Nato officials are still in discussion with Iraq and with member nations about what help it would provide in the fight against Isis. Sixty-two countries, including all 28 Nato states, are at present engaged in an international coalition against Islamic State.
Lute said: “Nato is working on defence capacity-building effort where Nato as an institution would, on demand of the government of Iraq, offer particular capacity-building assistance. For example, helping them write their national security programme, helping them work with security sector reform, helping them with logistics, and command and control, certain niche capabilities which Nato has expertise in doing. That programme is not yet complete but it is nearly complete. I would say in the coming weeks we would expect an announcement that Nato has finalised with the government of Iraq this defence capacity-building.”
Lute said no decision had yet been taken on whether to hold the training inside or outside of Iraq.
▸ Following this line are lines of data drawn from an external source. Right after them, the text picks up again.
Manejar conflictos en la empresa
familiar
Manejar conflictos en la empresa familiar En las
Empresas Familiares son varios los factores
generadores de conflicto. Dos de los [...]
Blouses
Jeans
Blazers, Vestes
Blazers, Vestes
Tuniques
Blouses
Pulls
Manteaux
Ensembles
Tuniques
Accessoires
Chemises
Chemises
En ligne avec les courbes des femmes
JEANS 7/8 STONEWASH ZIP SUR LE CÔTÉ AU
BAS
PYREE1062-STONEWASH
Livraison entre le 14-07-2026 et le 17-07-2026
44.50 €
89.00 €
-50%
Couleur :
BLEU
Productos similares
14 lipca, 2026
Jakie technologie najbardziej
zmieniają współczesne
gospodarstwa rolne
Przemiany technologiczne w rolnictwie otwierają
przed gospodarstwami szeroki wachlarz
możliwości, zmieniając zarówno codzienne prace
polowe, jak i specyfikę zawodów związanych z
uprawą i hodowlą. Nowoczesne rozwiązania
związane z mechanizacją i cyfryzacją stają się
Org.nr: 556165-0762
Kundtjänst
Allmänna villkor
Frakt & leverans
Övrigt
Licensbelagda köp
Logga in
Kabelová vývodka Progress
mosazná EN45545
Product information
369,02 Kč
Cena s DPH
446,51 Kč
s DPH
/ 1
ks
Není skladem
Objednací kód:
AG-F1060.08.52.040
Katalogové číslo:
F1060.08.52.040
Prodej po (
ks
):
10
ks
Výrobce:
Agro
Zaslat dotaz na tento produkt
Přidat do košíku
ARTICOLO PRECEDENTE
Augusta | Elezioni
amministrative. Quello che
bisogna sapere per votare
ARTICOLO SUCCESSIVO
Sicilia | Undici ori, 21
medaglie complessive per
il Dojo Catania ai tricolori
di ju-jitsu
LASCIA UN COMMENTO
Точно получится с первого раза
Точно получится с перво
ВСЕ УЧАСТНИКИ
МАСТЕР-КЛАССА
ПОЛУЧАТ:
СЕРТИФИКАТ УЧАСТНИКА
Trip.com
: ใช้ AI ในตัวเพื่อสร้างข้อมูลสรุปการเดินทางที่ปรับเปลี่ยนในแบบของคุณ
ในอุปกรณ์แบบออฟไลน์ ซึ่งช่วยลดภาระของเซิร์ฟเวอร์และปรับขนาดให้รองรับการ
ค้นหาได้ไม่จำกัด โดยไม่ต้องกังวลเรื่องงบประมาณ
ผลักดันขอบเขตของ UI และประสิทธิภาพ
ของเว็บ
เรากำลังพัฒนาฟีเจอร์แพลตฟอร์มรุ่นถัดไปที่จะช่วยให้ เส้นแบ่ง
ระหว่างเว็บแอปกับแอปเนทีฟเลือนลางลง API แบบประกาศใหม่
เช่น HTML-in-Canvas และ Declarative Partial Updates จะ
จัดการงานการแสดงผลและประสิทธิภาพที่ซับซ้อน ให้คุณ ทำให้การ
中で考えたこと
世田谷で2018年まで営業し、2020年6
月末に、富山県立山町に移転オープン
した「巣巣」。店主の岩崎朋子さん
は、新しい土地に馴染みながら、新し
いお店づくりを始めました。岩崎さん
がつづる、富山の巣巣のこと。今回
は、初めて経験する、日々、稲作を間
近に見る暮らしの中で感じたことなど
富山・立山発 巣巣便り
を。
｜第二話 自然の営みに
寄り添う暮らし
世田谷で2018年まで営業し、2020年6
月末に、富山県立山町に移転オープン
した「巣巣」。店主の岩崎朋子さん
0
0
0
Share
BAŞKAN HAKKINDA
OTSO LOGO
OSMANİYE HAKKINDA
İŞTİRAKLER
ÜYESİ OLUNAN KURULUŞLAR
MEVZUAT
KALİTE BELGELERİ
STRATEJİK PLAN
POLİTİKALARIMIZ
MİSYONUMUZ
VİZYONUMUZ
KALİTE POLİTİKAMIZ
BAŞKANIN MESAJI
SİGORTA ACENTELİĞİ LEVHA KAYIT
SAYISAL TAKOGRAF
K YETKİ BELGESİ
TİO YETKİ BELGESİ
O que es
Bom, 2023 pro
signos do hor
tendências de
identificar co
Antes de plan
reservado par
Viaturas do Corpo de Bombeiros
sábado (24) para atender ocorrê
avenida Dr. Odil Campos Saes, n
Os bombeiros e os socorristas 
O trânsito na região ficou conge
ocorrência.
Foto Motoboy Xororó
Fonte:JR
Asked by the Guardian why Nato training of Iraqi forces would be any more effective this time round, Lute said: “The hope for a different outcome has to do with the character of the Iraqi government. My government is quite clear that we won’t accomplish something on the ground that isn’t reflected in a different character – inclusive cross-sectarian character – of the Iraqi government. That is the key.”
Nato’s return to Iraq, although modest at this stage, would be hugely symbolic, another example of it working beyond its traditional cold war remit and adopting a wider interpretation of its role.
A senior Nato official said there was no plan at present for involvement in either Libya or Syria.
The official said the deadline for completion of the first part of an Iraq package was the end of July. “At this stage, what we are not talking about is putting a big Nato operation into Iraq. Let’s be clear about that. The coalition is there, it is developing its training effort and so what Nato would wish to do would be complementary to that as a first phase. We are looking at short-, medium- and long-term measures.”
He added: “Iraq came to us with a list of, I think, 11 specific areas where they wanted support. We figured that within that, there were seven that made sense for Nato.”
The move back to Iraq comes after former Nato secretary general Anders Fogh Rasmussen insisted last year that he saw no role for the alliance in Iraq. He said Nato’s role was the defence of allies and it had no mandate or request for Iraq.